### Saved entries
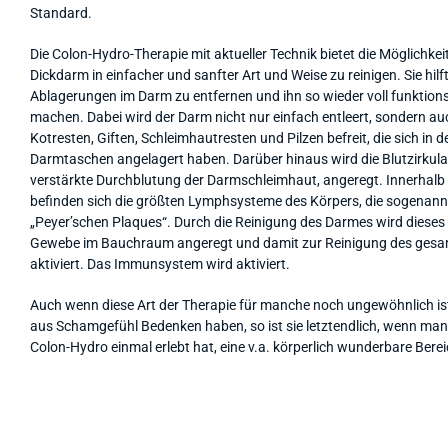
Standard.
Die Colon-Hydro-Therapie mit aktueller Technik bietet die Möglichkei
Dickdarm in einfacher und sanfter Art und Weise zu reinigen. Sie hilft
Ablagerungen im Darm zu entfernen und ihn so wieder voll funktion
machen. Dabei wird der Darm nicht nur einfach entleert, sondern au
Kotresten, Giften, Schleimhautresten und Pilzen befreit, die sich in d
Darmtaschen angelagert haben. Darüber hinaus wird die Blutzirkula
verstärkte Durchblutung der Darmschleimhaut, angeregt. Innerhalb 
befinden sich die größten Lymphsysteme des Körpers, die sogenan
„Peyer’schen Plaques“. Durch die Reinigung des Darmes wird dieses
Gewebe im Bauchraum angeregt und damit zur Reinigung des gesa
aktiviert. Das Immunsystem wird aktiviert.
Auch wenn diese Art der Therapie für manche noch ungewöhnlich ist
aus Schamgefühl Bedenken haben, so ist sie letztendlich, wenn man 
Colon-Hydro einmal erlebt hat, eine v.a. körperlich wunderbare Bere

### Task item
Give every entry again word for word; no images belong in the copy.

### Written answer
Standard.
Die Colon-Hydro-Therapie mit aktueller Technik bietet die Möglichkei
Dickdarm in einfacher und sanfter Art und Weise zu reinigen. Sie hilft
Ablagerungen im Darm zu entfernen und ihn so wieder voll funktion
machen. Dabei wird der Darm nicht nur einfach entleert, sondern au
Kotresten, Giften, Schleimhautresten und Pilzen befreit, die sich in d
Darmtaschen angelagert haben. Darüber hinaus wird die Blutzirkula
verstärkte Durchblutung der Darmschleimhaut, angeregt. Innerhalb 
befinden sich die größten Lymphsysteme des Körpers, die sogenan
„Peyer’schen Plaques“. Durch die Reinigung des Darmes wird dieses
Gewebe im Bauchraum angeregt und damit zur Reinigung des gesa
aktiviert. Das Immunsystem wird aktiviert.
Auch wenn diese Art der Therapie für manche noch ungewöhnlich ist
aus Schamgefühl Bedenken haben, so ist sie letztendlich, wenn man 
Colon-Hydro einmal erlebt hat, eine v.a. körperlich wunderbare Bere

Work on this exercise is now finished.